Pure Filth is, simply, Sotos’s transcriptions of the dialogue that occurred in selected bits from Gillis’s films. The text provides little-to-no actual dictation of what is happening in the video; at most, we receive minimal parenthetical notations such as: (ass to back) or (piss). As readers, then, we are left without visuals that might have given some kind of context to the scene, which somehow builds an even more relentless, blank-faced wall of hell. By stripping the ongoings down to only language, the reader’s mind is forced to bear the brunt of the images itself, filling in the white feed of the paper with a kind of what I can only describe as sick ambient sound. Early on in the series this equates to a ridiculous and well-known skronk, such as “Oh. Yes. Yes. Oh honey, where’d you get those panties? Where’d you get those panties? Oh. Oh. Let me see more panties—those panties, where’d you get those, Jesus. Beautiful.” As the book goes on though, and as Gillis’s enterprises continue to knock down their own walls, it turns to something more unsettling: “Is that dog shit? Dog shit? Is that dog shit? Look at yourself. Come on, you know what you are. Who’s a fucking whore? Huh?” The book becomes more and more inductive to a neutered kind of violence, which somehow in its 2D hold sticks even more, if in a way that holds fully still.
Each scene also contains introductions penned by Gillis that Sotos uses to give private context to the brain of the man from which the language peels. These introductions allow Gillis to reveal himself in ways even the scenes of him masturbating and barking at the women don’t. He speaks by turns in quips of a businessman, a director, a bigot, an abuser, and a louse who’s aware he’s a louse, with a kind of dumbass honesty that spins the whole thing with such a strange layer you almost forget that this is real. The further and deeper the dialogue extends, wholly unblinking, the more the reader feels as if the beginning of the book is wired to its end, a machine forced to eat itself. I don’t quite know how to say this, but by the end of the book you feel not quite densensitzed to the ideas, but covered in them.

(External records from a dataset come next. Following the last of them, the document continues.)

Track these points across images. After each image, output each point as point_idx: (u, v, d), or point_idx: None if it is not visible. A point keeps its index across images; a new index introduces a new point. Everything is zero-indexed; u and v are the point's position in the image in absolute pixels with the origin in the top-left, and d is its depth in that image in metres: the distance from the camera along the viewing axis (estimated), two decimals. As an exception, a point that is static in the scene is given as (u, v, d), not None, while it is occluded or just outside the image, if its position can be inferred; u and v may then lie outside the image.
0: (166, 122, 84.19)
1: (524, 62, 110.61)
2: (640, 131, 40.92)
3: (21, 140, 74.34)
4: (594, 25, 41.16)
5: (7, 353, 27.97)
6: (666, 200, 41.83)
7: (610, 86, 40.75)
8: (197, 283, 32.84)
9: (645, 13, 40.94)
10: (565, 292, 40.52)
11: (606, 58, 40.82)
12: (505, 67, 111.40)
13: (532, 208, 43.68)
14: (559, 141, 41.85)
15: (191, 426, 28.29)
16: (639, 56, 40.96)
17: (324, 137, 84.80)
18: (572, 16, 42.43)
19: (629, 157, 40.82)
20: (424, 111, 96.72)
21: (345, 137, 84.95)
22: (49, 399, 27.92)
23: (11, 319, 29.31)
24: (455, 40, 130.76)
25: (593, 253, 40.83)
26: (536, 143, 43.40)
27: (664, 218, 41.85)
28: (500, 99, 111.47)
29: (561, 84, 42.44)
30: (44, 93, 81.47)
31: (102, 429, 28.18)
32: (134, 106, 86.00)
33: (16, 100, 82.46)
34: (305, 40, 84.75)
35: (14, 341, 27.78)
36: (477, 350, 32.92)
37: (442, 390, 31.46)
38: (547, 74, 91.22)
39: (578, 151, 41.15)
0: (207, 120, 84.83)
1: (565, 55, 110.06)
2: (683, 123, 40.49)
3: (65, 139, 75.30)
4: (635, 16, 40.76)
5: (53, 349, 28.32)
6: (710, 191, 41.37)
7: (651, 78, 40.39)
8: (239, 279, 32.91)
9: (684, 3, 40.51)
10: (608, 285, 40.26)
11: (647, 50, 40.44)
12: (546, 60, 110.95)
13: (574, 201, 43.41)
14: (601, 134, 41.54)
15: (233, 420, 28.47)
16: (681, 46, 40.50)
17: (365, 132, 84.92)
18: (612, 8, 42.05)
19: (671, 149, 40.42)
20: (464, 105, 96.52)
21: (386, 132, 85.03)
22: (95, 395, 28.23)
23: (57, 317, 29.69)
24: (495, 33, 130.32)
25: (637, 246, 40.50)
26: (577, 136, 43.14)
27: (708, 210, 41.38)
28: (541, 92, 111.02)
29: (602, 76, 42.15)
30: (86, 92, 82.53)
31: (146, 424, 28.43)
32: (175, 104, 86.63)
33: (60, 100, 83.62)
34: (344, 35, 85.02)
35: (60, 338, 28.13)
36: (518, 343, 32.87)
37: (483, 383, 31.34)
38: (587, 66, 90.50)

I feel sure that a majority of you are now asking, “Why would anybody want to hear about this stuff? How could anyone but child pornographers be interested in or even open to reading the work of someone who is OK with child porn?” I’m not the sort who rubbernecks at the scenes of accidents, but I can say that reading Peter Sotos stills my body. There are very many other people in the world. I have a mother and a father and friends and loved ones, and they exist in the same world as these things. There is something about the feeling of opening a window into a space that you would never touch with your own hands that can make you feel like you are being pressed down on by something very heavy and very black. I believe that thinking about these ideas makes one not less human, but more: careful and considered in a way that ignites awareness of something that is, if not in us all, certainly around us.